Tires: Manufactured by Goodyear and Firestone, monster truck tires must be 66 inches high and 43 inches wide. Tires are customized and hand cut to accommodate track conditions and reduce weight. Cutting one tire takes approximately 50 hours. Average cost: $2,600 each.
Shocks: Most Monster Trucks run with nitrogen gas shocks. Some trucks run with one shock per tire, while others run with as many as two per tire. The complete shock package includes a coil-over-shock kit and spring. Average cost: $1,600 each.
Paint: A monster truck must be painted to cover the rough fiberglass body. Airbrushing logos and specialized artwork add to the cost. Average cost: $5000.
Race Team Budget: A monster truck team incurs a number of expenses throughout the year from repairs and maintenance on a monster truck and the hauler to fuel, racing uniforms, lodging and food. Average cost per year: $250,000
Crushed Cars: Steel body full-size cars are the vehicles typically crushed during a monster truck event. Cars, as well as vans, buses, motor homes, airplanes and ambulances, are attained from local junkyards and returned after each event. Average number of cars crushed per year: 3,000.
Tracks: A crew of eight works 18-20 hours for three days to construct a monster truck course. It is not uncommon for dump trucks to make more than 200 trips to deliver the dirt to each stadium. Average amount of dirt used per track: 700 cubic yards for an arena, 3,500 cubic yards for a stadium. Each year 700,000 cubic yards of dirt are used to put on Monster Jam events.
Tickets: More than 3.5 million people annually attended the Monster Jam events in North America, Canada and Europe.
Today’s monster trucks use lightweight bodies and tires so more strength and weight can be put into the frame without sacrificing speed, maneuverability, or safety.

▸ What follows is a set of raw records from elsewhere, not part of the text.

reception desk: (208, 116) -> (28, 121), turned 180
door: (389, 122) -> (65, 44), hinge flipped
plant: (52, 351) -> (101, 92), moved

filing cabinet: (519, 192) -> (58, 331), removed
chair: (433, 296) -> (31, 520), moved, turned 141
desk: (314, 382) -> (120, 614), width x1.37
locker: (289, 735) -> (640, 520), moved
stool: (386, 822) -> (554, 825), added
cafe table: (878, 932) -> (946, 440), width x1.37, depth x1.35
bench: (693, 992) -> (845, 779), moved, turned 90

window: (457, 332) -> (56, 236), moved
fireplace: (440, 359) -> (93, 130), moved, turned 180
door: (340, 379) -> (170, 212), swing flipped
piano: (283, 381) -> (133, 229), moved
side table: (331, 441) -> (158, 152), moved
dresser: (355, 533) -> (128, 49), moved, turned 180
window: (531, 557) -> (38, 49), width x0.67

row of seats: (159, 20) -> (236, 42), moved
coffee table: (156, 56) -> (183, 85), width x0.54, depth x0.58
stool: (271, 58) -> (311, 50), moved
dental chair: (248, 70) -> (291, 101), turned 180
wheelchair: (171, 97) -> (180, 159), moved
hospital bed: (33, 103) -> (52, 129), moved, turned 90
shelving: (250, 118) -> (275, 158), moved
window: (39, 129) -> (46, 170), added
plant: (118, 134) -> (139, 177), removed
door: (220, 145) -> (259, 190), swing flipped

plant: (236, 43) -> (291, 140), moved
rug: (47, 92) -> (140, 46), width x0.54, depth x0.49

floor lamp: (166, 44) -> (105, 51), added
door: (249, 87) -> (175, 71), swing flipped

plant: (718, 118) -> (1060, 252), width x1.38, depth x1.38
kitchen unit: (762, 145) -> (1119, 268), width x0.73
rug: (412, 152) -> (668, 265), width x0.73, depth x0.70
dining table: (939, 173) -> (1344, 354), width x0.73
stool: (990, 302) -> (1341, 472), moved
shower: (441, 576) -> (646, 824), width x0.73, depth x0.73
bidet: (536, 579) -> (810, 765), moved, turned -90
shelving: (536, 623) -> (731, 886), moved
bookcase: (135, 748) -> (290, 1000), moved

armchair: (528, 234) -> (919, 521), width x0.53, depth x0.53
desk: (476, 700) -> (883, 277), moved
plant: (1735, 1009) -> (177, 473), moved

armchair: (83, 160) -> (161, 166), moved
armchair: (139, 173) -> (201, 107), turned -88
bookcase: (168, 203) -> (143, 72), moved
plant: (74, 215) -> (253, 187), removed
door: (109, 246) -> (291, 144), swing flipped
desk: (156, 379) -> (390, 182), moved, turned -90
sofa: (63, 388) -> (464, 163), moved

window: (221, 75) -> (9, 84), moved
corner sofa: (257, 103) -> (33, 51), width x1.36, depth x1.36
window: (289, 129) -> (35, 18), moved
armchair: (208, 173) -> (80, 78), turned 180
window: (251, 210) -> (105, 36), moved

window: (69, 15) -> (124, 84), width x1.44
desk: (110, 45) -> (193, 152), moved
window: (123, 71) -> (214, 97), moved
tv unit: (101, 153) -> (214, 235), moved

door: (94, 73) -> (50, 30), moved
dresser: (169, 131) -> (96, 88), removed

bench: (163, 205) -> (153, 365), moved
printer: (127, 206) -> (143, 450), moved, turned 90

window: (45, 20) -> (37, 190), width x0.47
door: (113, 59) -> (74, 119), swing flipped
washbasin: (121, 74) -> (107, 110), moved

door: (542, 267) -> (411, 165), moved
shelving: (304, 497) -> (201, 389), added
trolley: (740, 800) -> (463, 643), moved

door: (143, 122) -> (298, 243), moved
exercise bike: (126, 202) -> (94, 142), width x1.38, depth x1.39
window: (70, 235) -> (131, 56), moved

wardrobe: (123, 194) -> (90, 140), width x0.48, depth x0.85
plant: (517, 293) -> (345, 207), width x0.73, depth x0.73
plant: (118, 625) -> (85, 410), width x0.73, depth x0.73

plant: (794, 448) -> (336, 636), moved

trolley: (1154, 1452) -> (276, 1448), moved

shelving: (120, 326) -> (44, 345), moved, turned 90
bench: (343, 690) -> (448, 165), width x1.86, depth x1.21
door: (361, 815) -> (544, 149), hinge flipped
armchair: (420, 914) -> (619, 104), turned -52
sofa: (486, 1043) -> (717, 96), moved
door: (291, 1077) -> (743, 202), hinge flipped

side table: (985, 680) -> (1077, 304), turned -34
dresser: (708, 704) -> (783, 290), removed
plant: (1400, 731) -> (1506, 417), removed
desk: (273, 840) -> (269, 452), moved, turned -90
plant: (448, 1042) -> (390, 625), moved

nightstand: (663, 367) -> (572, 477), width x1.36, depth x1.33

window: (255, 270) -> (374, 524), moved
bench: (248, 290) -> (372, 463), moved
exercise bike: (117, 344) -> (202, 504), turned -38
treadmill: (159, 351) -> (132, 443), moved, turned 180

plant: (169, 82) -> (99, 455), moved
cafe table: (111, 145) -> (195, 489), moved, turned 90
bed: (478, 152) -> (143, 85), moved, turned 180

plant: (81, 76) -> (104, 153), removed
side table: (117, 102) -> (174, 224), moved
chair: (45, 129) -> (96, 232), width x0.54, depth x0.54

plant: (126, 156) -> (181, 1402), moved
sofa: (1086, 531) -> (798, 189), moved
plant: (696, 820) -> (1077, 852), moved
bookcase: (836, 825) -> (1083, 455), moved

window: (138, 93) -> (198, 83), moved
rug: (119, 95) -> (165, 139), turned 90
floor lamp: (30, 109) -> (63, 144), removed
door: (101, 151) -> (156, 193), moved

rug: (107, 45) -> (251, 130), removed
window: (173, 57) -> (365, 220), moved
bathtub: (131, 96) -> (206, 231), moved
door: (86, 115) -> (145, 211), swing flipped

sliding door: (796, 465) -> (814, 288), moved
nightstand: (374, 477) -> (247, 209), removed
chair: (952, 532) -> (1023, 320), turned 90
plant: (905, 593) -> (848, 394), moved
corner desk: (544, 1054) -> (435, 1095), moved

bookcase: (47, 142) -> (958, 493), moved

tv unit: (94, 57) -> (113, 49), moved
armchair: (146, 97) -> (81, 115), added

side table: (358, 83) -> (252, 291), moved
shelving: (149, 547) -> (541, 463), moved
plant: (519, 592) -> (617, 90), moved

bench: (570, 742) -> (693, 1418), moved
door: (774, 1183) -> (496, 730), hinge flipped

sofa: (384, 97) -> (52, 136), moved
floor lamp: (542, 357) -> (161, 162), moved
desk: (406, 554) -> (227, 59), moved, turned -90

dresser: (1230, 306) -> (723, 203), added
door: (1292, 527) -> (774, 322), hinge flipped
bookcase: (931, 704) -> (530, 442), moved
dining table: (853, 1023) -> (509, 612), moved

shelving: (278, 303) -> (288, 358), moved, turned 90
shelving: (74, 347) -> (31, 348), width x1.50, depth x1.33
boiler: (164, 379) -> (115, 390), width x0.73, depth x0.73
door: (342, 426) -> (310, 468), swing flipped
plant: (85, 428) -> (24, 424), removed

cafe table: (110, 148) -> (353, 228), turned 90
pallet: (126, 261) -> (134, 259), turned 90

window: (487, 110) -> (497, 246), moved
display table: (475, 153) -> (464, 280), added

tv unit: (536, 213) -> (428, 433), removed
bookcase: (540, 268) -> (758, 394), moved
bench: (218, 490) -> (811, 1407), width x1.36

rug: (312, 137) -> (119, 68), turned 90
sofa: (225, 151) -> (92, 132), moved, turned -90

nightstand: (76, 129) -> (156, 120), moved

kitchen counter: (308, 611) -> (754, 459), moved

- Body – Made of fiberglass, a monster truck body is custom designed to create a character or theme for the truck. Custom body trucks can be carved by hand out of Styrofoam and wood to create a “plug” which is then used to create a fiberglass body mold or created by computers.
- Driver Seat – Most monster trucks have the driver seated in the center of the vehicle so he or she can best see the track for weight distribution. The seats are custom molded to each driver’s body and all drivers use head and neck restraint devices to keep their heads secure during rough landings. As a safety measure, all seatbelts employ a 5 point harness to restrain the driver’s body.
- Paint – Most Monster Jam® monster trucks feature highly designed, customized airbrushed artwork on their bodies. Airbushing is expensive and time consuming as some trucks require more than 40 hours of paint time. Monster Jam body fabricators are always assured lots of work though, as their custom creations are routinely destroyed during the shows.
- Engines – Custom-built, supercharged and methanol-injected, a monster truck engine burns up to 10 liters of methanol per run (approximately 80 meters) and delivers about 1,500 horsepower.
- Suspension System – In order to allow the drivers to withstand the punishing impacts of jumping and crashing a monster truck during a performance, each Monster Jam monster truck is equipped with specially-engineered extra long 76cm shock absorbers filled with oil and nitrogen gas that are installed with each tire.
- Tires – Each monster truck tire is custom made. They must be 66 inches high and 43 inches wide. The average monster truck team will go through 8 tires in one year. Tires are designed differently to satisfy various track conditions and driver preference. Carving just one tire requires over 50 hours of exacting labor.